» Предоставленный отрывок:
↓↓↓
Были, конечно, русские, живущие безбедно, как Зинаида Гиппиус и Дмитрий Мережковский. Но в основном приходилось тяжко. Работы не было. Как писал Георгий Иванов: «Всё это сны! Руки твои никому не нужны!» Владимиру Смоленскому повезло: бухгалтерия приносила хоть маленький, но доход. Издавать книги помогал фонд бывшего эсера Ильи Фондамин-ского. Но все равно это было отнюдь не благополучие, и жизнь Смоленскому представлялась исключительно адом:
Нина Берберова – ровесница Смоленского. Она родилась 26 июля (8 августа) 1901 года. Они сблизились как друзья и делились друг с другом своими эмигрантскими переживаниями. Смоленской не раз признавался Берберовой, что в своих бедах виноват только он сам и его «пьяный фатализм». Берберова советовала резко изменить всю жизнь и «послать всё к черту», что сделала она сама, уйдя от беспомощного в жизненных делах Ходасевича. Смоленский поменять свою жизнь радикально был не в состоянии.
↑↑↑
» Исходные записи:
↓↓↓
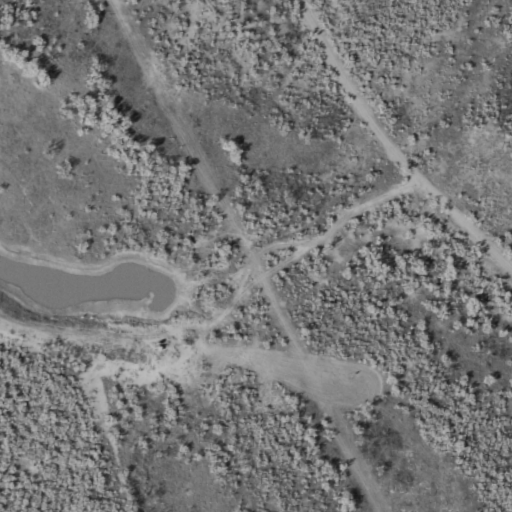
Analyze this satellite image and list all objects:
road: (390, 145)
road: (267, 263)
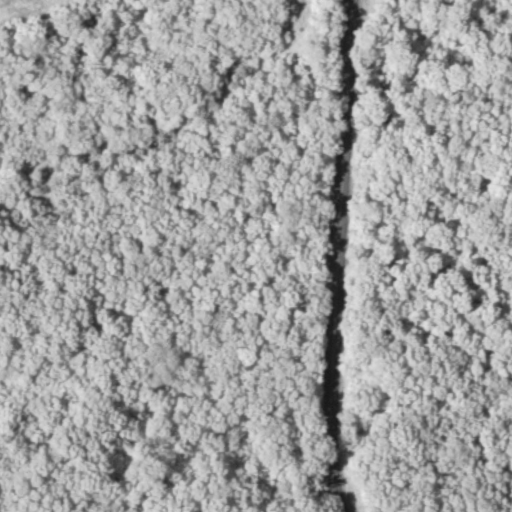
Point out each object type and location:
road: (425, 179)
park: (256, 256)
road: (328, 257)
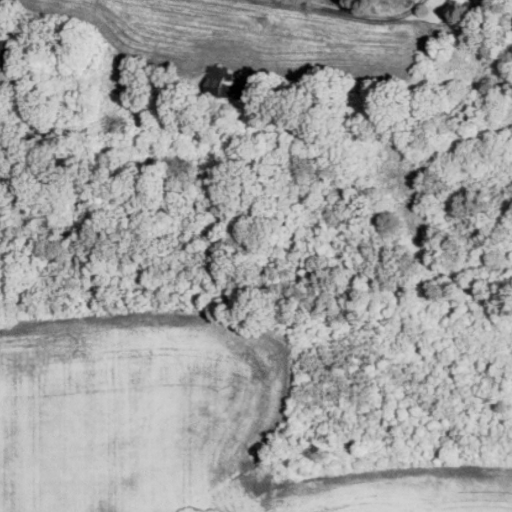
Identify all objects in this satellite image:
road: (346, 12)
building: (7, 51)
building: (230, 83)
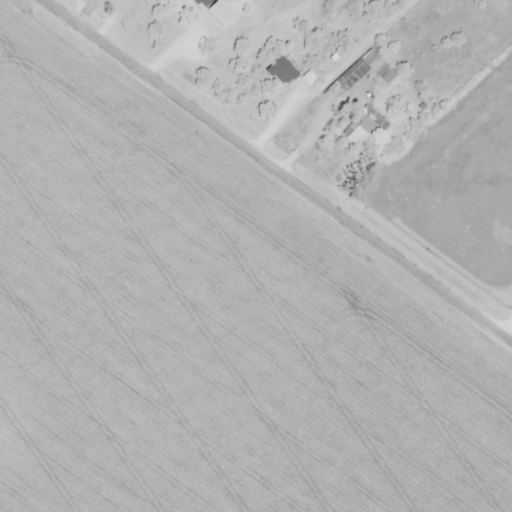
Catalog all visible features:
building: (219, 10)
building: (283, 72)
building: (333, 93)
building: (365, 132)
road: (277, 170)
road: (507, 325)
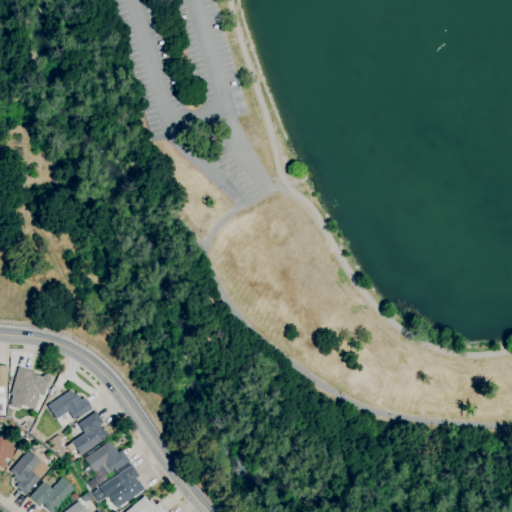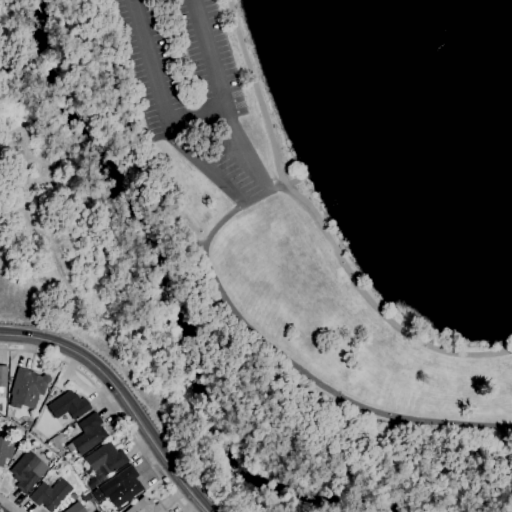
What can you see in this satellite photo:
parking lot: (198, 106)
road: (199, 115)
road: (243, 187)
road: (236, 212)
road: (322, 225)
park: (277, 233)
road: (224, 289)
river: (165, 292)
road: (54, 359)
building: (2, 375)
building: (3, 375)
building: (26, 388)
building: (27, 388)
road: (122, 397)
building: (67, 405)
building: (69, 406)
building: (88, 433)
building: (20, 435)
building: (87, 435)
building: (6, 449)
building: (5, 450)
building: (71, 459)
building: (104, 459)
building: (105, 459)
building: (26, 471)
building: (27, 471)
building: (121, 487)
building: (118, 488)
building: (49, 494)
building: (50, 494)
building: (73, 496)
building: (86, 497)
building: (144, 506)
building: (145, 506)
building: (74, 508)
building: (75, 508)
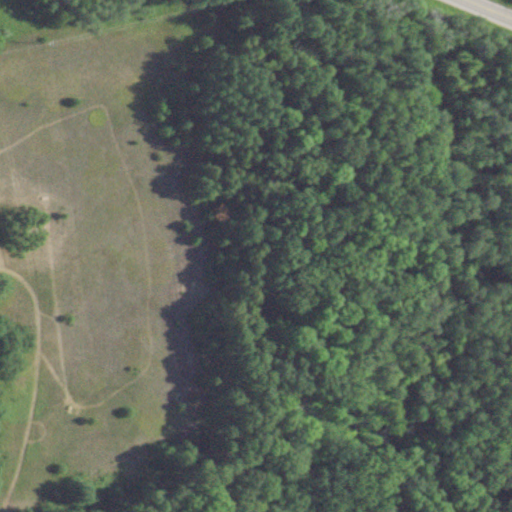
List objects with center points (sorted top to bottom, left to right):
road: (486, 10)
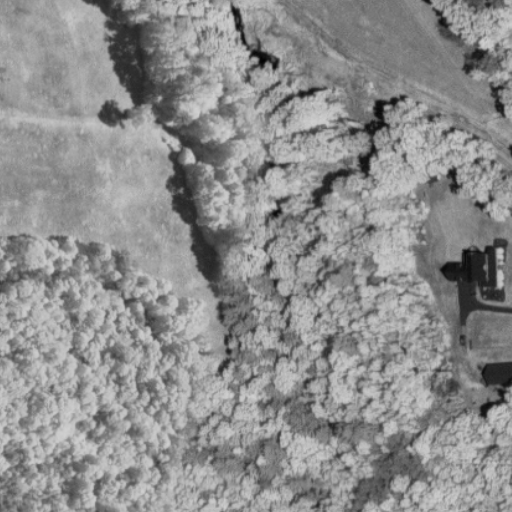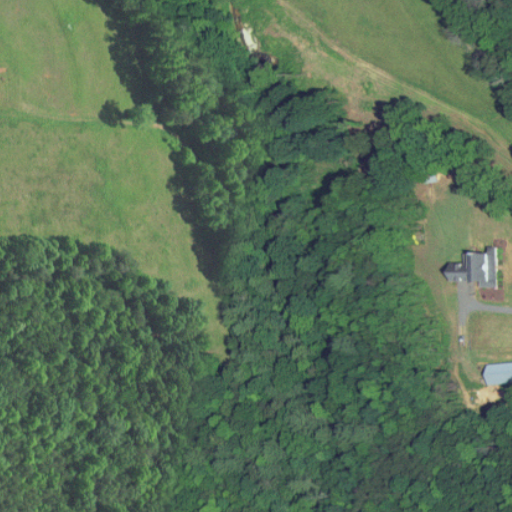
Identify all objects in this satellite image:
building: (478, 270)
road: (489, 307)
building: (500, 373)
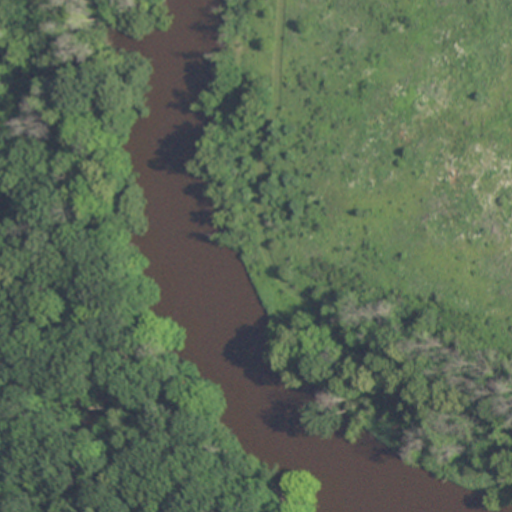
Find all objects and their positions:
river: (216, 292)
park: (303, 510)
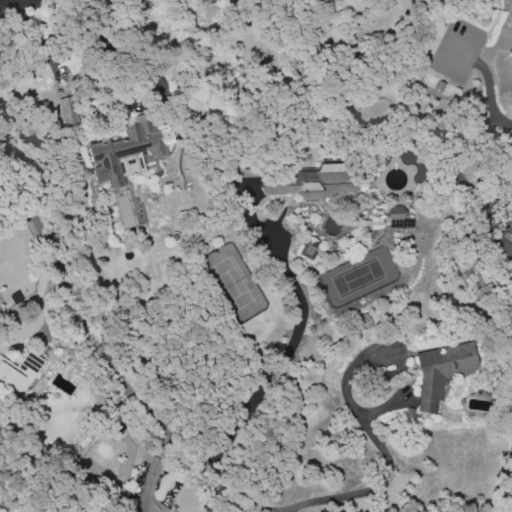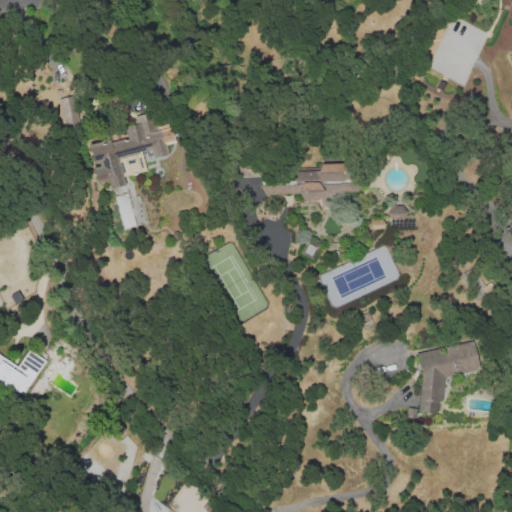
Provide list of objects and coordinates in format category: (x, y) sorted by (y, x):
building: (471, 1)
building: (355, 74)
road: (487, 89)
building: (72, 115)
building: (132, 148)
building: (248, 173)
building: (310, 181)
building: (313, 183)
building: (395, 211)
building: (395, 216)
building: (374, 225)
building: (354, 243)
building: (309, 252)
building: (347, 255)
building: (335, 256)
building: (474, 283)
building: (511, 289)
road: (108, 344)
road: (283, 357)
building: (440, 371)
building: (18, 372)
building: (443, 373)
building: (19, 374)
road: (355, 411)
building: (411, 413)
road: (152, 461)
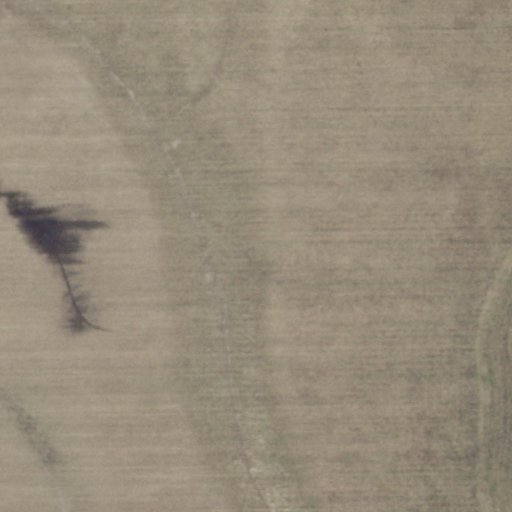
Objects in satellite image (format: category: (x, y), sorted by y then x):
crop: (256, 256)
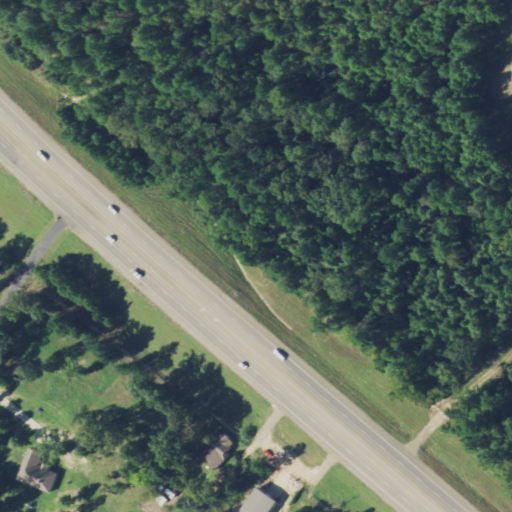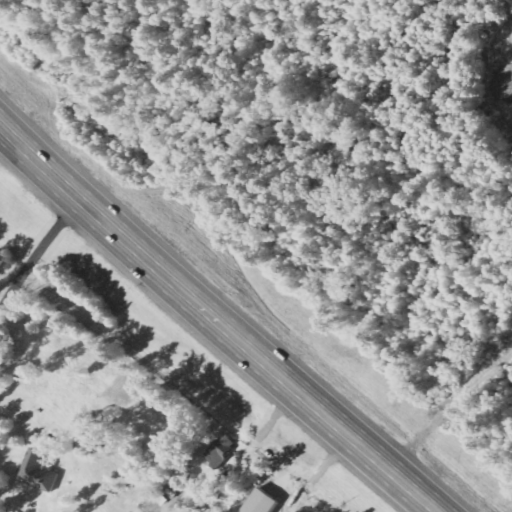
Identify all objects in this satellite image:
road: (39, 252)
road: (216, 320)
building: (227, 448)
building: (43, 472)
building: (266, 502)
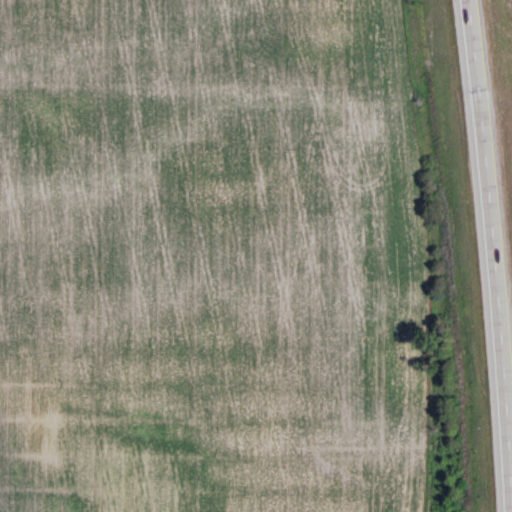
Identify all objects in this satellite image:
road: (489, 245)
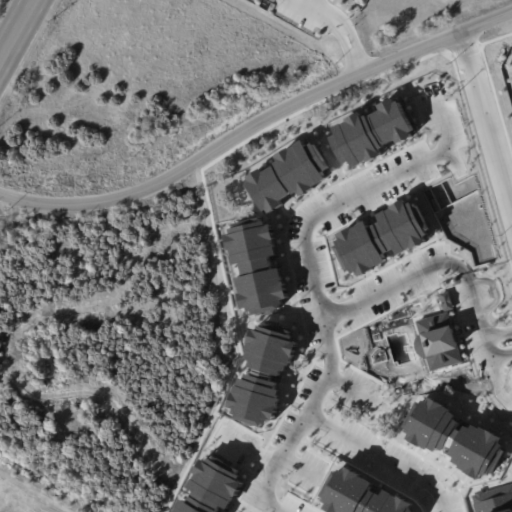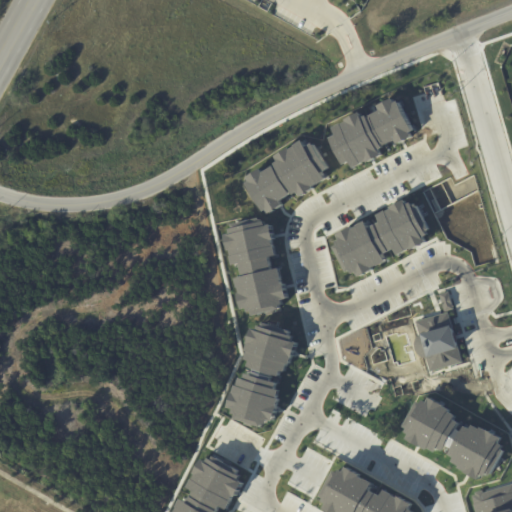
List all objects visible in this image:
↑↑↑
» Условие задания:
Определите, согласуется ли с отрывком о Смоленском каждое из утверждений ниже. Ответьте «да» или «нет» и приведите решающие слова отрывка точной цитатой.
1. Нина Берберова родилась в 1901 году.
2. Берберова ушла от Ходасевича.
3. Смоленскому удалось радикально изменить свою жизнь.

» Результат задания:
1. Да: «Она родилась 26 июля (8 августа) 1901 года».
2. Да: «уйдя от беспомощного в жизненных делах Ходасевича».
3. Нет: «Смоленский поменять свою жизнь радикально был не в состоянии».